Write out the data exactly as given, dropping every picture.

:: Provided entries

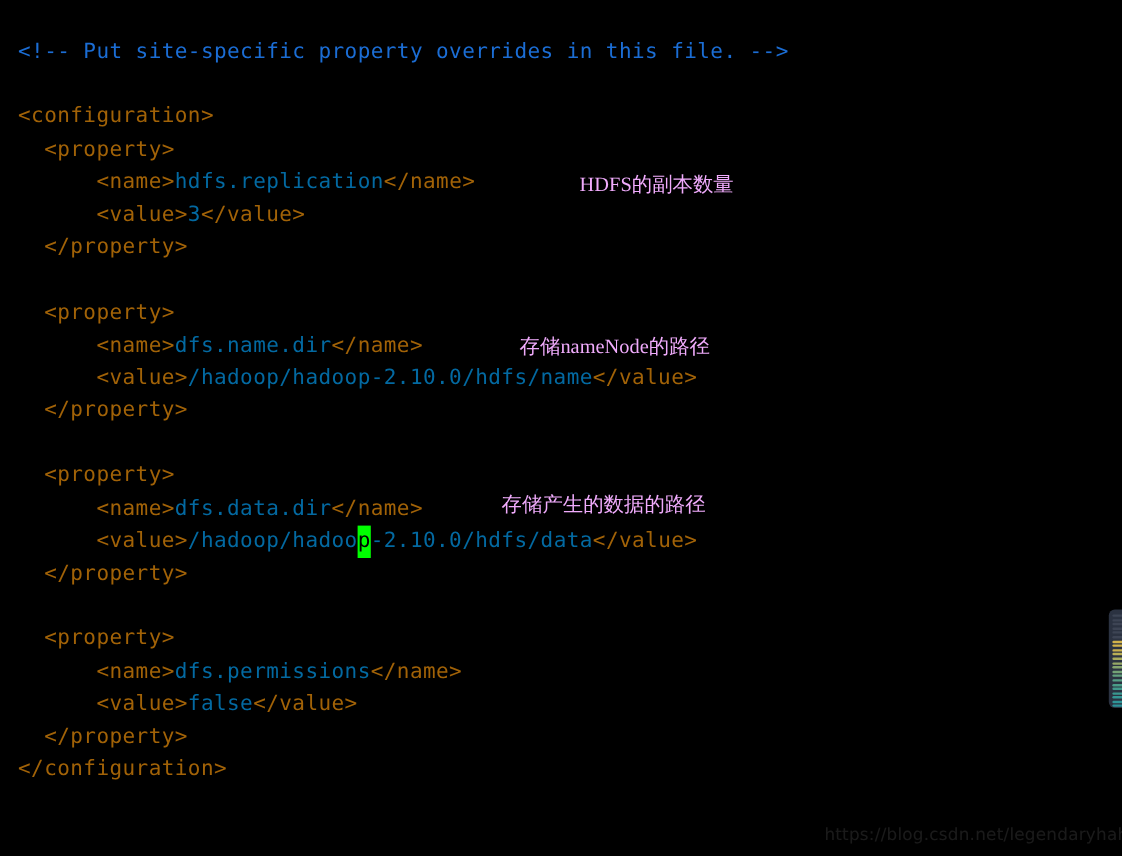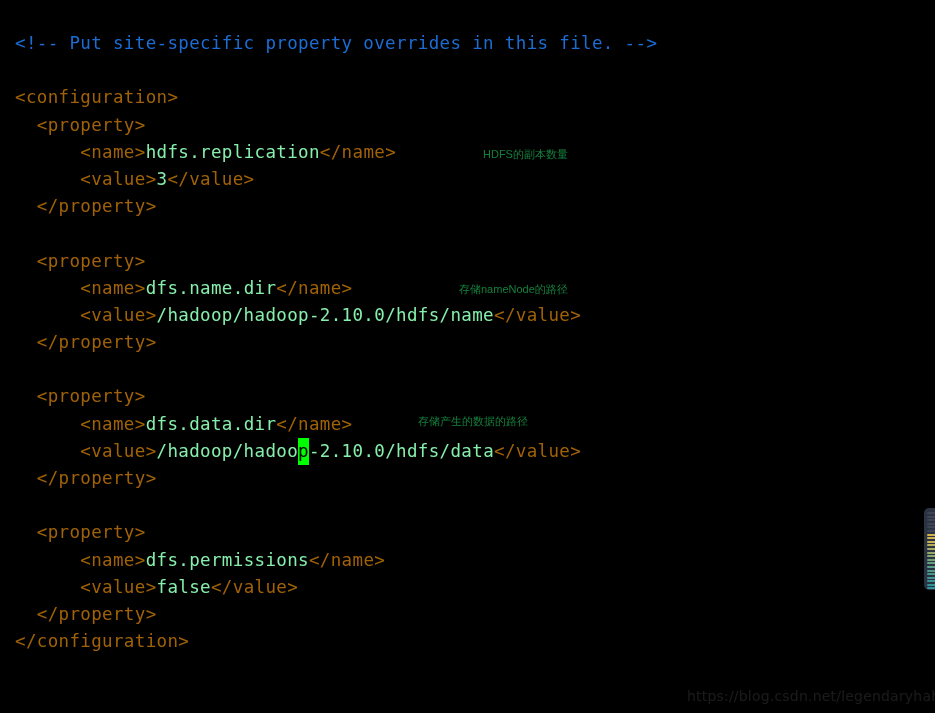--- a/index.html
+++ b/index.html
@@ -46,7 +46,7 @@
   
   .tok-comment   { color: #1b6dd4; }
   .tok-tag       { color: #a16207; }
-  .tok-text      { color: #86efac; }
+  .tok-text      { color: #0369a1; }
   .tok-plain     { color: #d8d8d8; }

::::

**Exercise output:**
--- a/index.html
+++ b/index.html
@@ -46,7 +46,7 @@
   
   .tok-comment   { color: #1b6dd4; }
   .tok-tag       { color: #a16207; }
-  .tok-text      { color: #86efac; }
+  .tok-text      { color: #0369a1; }
   .tok-plain     { color: #d8d8d8; }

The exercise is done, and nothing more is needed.